Pour les astronomes, les causes de cette fragmentation soudaine restent encore incertaines. Ils suggèrent néanmoins que le processus de dégazage des glaces sublimantes, initié à l’approche du Soleil, ne s’est pas opéré de manière uniforme à travers le noyau, favorisant finalement sa rupture. Une analyse plus approfondie des données Hubble pourrait bientôt permettre aux chercheurs de confirmer ou non cette hypothèse.
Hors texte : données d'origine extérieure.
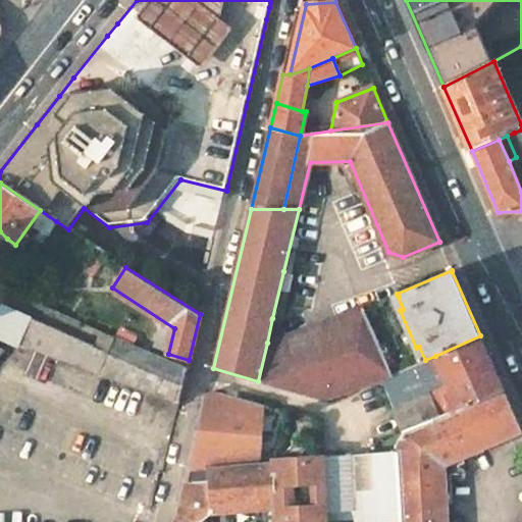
[(283,271),(272,318),(279,320),(283,318),(294,274),(283,271)]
Il est également possible que ce processus de désintégration soit plus courant qu’on ne le pense.

Notez que la comète, au moment de ces observations, se situait à l’intérieur de l’orbite de Mars, à une distance d’environ 145 millions de kilomètres de la Terre. ATLAS fera son approche la plus proche de la Terre le 23 mai prochain, à une distance d’environ 115 millions de kilomètres. Elle commencera ensuite à contourner le Soleil une semaine plus tard.

Enfin rappelons qu’une autre comète est en approche (F8 SWAN), repérée le 25 mars dernier par l’Observatoire solaire et hémisphérique (SoHO). L’objet abordera la Terre le mercredi 13 mai prochain, se plaçant à environ 85 millions de kilomètres de distance. Reste à savoir si celle-ci tiendra le coup. Il est en effet possible qu’elle subisse le même sort qu’ATLAS à mesure de son avancée vers le Soleil.